Text segment:
▼

Angelo is a world top expert in edge/fog computing and a well know researcher in the area of high performance and large scale distributed systems. Angelo has over 100 publications on referred journals, conferences, workshops, and magazines.

Specialties: Fog/Edge Computing, Industrial and Consumer Internet of Things, Innovation and Innovation Management, Product Strategy, Open Source, High Performance Computing, Large Scale Mission/Business Critical Distributed Systems, Real-Time Systems, Software Patterns, Functional Programming Languages

Samuel Berlemont

Samuel Berlemont received his Ph.D. degree in Applied Mathematics from Lyon I University, France, in 2016. He is currently working as a Research Engineer at Orange Labs, Meylan. His field of study shifted from inertial-sensor-based Human Action Recognition to the issue of Device Management for the Internet of Things. His research interests include machine learning, pattern recognition, neural-network models, architectures for the Internet of Things, and their combination through Big Data.

▲

Check your understanding:
1. In the bios, where does Samuel Berlemont currently work as a Research Engineer?
2. Duplicate everything in the bios from "Angelo is a" down to "workshops, and magazines.".
3. Write the next part of the researcher bios, starting after their last sentence.
The records have no connection to the bios.

Saved entries:
▼

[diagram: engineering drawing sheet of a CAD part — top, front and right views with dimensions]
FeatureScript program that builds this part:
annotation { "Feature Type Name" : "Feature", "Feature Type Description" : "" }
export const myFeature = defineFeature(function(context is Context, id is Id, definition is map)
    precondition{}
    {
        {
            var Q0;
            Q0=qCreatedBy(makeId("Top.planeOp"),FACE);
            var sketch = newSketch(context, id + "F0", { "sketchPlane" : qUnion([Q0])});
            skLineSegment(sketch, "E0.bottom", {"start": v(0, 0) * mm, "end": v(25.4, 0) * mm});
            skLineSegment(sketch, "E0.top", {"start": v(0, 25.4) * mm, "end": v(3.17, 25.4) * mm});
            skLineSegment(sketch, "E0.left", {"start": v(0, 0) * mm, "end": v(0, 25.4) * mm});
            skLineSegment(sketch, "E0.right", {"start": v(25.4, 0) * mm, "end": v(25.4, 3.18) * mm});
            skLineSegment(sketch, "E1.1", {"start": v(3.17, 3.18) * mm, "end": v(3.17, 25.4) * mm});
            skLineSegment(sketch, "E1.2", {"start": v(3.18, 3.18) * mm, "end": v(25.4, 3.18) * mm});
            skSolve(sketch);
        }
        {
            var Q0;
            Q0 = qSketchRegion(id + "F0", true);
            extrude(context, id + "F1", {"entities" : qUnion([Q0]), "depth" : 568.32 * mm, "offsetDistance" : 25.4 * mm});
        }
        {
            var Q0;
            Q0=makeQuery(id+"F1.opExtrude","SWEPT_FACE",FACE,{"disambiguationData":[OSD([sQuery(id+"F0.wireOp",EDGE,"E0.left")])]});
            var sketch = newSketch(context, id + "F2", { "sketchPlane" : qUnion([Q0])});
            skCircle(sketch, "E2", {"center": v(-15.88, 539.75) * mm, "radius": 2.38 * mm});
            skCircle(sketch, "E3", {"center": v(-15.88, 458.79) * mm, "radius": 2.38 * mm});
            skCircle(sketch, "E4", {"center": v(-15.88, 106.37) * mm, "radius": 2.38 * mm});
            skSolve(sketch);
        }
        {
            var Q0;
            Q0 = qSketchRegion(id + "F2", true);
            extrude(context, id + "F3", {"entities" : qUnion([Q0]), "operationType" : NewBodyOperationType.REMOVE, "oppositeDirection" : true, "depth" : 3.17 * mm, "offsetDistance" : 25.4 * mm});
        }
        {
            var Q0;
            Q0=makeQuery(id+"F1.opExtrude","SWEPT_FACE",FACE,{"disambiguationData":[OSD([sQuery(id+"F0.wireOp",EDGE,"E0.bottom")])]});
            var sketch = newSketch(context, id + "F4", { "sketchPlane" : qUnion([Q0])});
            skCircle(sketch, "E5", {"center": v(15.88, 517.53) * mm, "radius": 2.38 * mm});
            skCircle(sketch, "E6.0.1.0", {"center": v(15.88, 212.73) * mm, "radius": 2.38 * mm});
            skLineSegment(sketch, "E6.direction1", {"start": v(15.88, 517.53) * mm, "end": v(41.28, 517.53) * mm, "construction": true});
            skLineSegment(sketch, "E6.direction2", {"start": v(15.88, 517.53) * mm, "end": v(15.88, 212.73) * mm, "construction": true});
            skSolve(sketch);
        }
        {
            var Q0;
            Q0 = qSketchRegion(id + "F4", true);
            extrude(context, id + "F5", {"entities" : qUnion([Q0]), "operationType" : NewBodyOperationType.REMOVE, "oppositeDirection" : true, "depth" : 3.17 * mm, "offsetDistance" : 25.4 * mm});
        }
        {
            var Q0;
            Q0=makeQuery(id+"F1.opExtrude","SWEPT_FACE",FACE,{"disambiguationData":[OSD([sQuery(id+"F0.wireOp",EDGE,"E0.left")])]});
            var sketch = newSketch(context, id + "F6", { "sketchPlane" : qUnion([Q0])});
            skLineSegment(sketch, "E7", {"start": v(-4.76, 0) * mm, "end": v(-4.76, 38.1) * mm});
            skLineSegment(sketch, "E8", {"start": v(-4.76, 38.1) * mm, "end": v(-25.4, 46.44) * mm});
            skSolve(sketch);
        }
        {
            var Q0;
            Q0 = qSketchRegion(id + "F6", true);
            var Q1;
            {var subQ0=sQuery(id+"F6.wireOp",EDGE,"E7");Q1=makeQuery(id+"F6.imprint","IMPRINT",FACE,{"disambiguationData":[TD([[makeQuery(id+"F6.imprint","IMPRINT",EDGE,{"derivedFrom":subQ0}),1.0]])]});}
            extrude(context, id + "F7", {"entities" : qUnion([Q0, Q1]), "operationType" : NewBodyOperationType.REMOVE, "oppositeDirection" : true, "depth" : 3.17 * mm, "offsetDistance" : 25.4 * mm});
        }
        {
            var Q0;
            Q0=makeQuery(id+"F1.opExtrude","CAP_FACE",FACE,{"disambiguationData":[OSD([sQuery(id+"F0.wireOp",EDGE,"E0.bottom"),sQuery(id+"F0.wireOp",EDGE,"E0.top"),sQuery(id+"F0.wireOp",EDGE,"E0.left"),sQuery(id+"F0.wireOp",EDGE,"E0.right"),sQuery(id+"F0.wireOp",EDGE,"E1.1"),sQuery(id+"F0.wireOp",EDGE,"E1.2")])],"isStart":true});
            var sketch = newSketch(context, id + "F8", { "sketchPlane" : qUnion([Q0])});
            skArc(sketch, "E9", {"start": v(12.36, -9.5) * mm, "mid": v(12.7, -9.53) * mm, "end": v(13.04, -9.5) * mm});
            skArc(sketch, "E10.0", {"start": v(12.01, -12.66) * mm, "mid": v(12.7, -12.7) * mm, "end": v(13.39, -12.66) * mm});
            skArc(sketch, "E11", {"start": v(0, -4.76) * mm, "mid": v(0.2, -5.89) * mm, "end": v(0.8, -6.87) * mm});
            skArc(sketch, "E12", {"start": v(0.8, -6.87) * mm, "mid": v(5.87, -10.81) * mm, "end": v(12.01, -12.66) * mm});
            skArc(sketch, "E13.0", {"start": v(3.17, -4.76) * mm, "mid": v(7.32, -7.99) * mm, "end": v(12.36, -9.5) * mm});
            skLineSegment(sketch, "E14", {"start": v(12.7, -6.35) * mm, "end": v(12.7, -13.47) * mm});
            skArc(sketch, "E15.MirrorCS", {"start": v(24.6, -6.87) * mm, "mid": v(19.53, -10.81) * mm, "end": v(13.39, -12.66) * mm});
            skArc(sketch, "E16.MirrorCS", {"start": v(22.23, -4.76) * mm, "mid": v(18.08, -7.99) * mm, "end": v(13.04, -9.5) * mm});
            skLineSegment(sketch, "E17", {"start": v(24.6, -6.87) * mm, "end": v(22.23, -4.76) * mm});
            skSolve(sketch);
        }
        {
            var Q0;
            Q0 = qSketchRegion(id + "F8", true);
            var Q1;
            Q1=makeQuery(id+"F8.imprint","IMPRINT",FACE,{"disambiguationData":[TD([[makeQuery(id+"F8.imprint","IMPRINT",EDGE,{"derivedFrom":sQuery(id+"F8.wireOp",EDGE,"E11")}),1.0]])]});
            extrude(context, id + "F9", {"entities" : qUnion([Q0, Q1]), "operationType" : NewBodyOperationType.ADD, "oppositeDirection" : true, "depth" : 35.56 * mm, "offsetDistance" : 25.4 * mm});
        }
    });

▲

Per-task outputs:
1. At Orange Labs, Meylan.

2.
Angelo is a world top expert in edge/fog computing and a well know researcher in the area of high performance and large scale distributed systems. Angelo has over 100 publications on referred journals, conferences, workshops, and magazines.

3.
Mathieu Barthelemy

Associate professor since 2004 at the Laboratoire de Planetology de Grenoble (Now IPAG) and UFR Phitem. Specialist in space weather and planetary space weather in particular of upper atmosphere light emissions (Northern lights). Director of the Grenoble University Space Centre (CSUG) since September 2015. P.I of ATISE (Auroral Thermospheric and Ionospheric Spectrometer Experiment) and AMICal sat (Auroral Moon Intensity Calibration satellite) and Co-PI of the LORAGAN project.

Olivier Delcroix

Olivier has worked 10 years with Java open source technology. He was a technical consultant and evangelist for Bonita open source worklow engine. Now he works with IoT (Calypso) and Blockchain (Ethereum).

Maria Teresa Delgado

Maria Teresa Delgado (Ph.D.) is working for the Eclipse Foundation as manager of Research Projects. She is a Telecommunication Engineer with a strong IoT background. Currently, she is supporting EU research projects in dissemination and exploitation activities aimed at open sourcing their results and helping them consolidate a sustainable ecosystem around them by leveraging the Eclipse community.

Martin Heusse Martin Heusse is Professor at Grenoble Institute of Technology since 2010, and a member of the LIG laboratory. He graduated from Telecom Bretagne engineering school in 1996 and received his PhD in 2001. His main research interests are wireless LANs, sensor networks and transport protocols performance. M. Heusse has published more than 50 research papers in journals or peer-reviewed conferences.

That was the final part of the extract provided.